Description of the task »
Search the records below for the word "Diogo" and show every line where it occurs.

Difference listings »
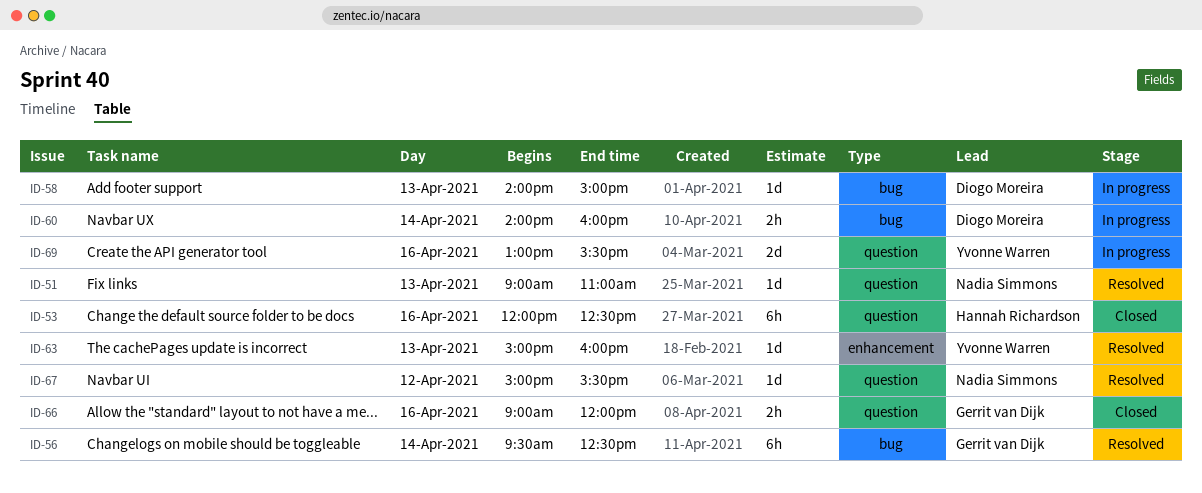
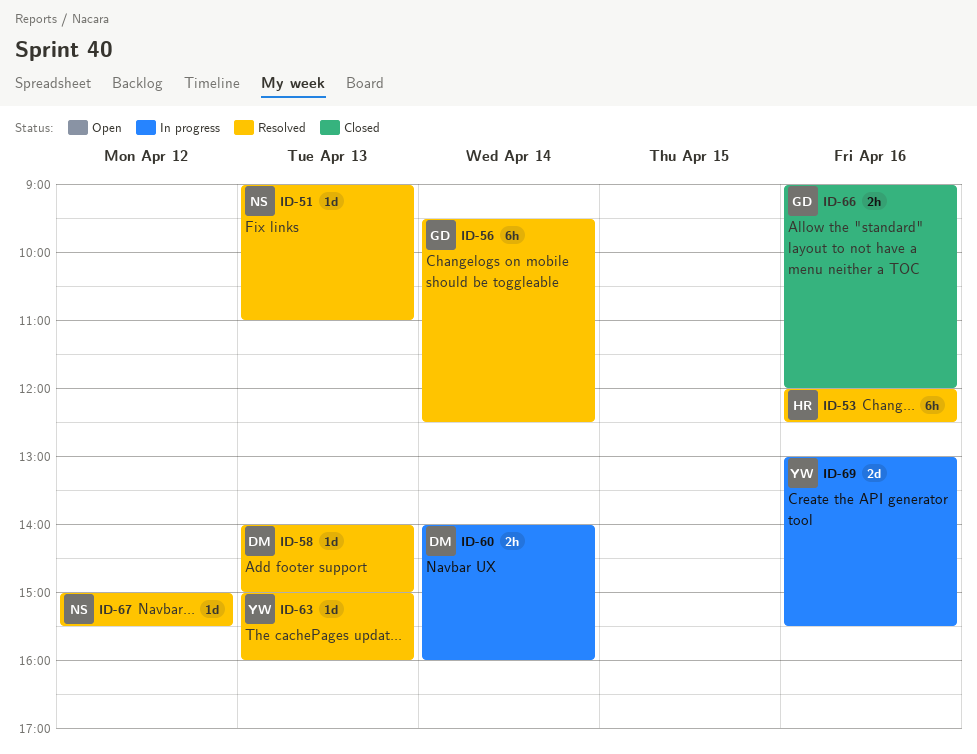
ID-53, status: Closed -> Resolved
ID-58, status: In progress -> Resolved

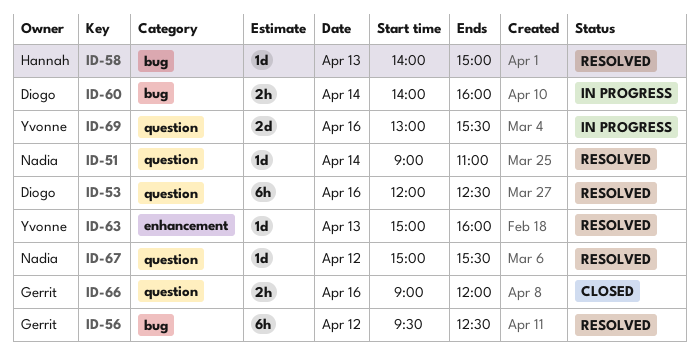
ID-51, day: Apr 13 -> Apr 14
ID-53, owner: Hannah -> Diogo
ID-56, day: Apr 14 -> Apr 12
ID-58, owner: Diogo -> Hannah

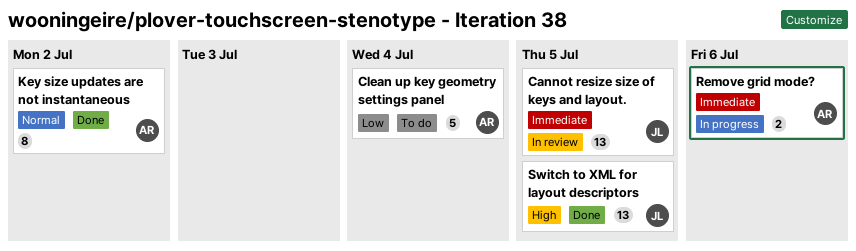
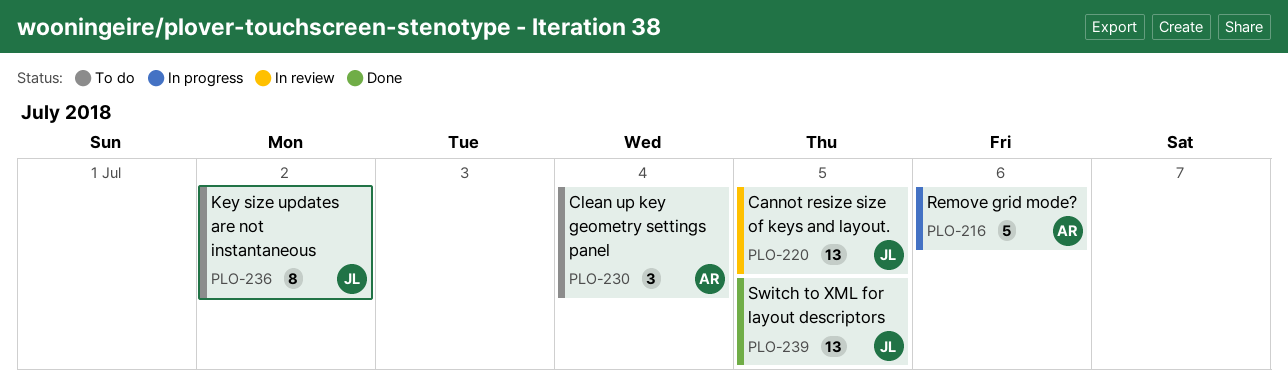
Clean up key geometry settings panel, estimate: 5 -> 3
Key size updates are not instantaneous, status: Done -> To do
Key size updates are not instantaneous, owner: AR -> JL
Remove grid mode?, estimate: 2 -> 5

Result »
ID-53, owner: Hannah -> Diogo
ID-58, owner: Diogo -> Hannah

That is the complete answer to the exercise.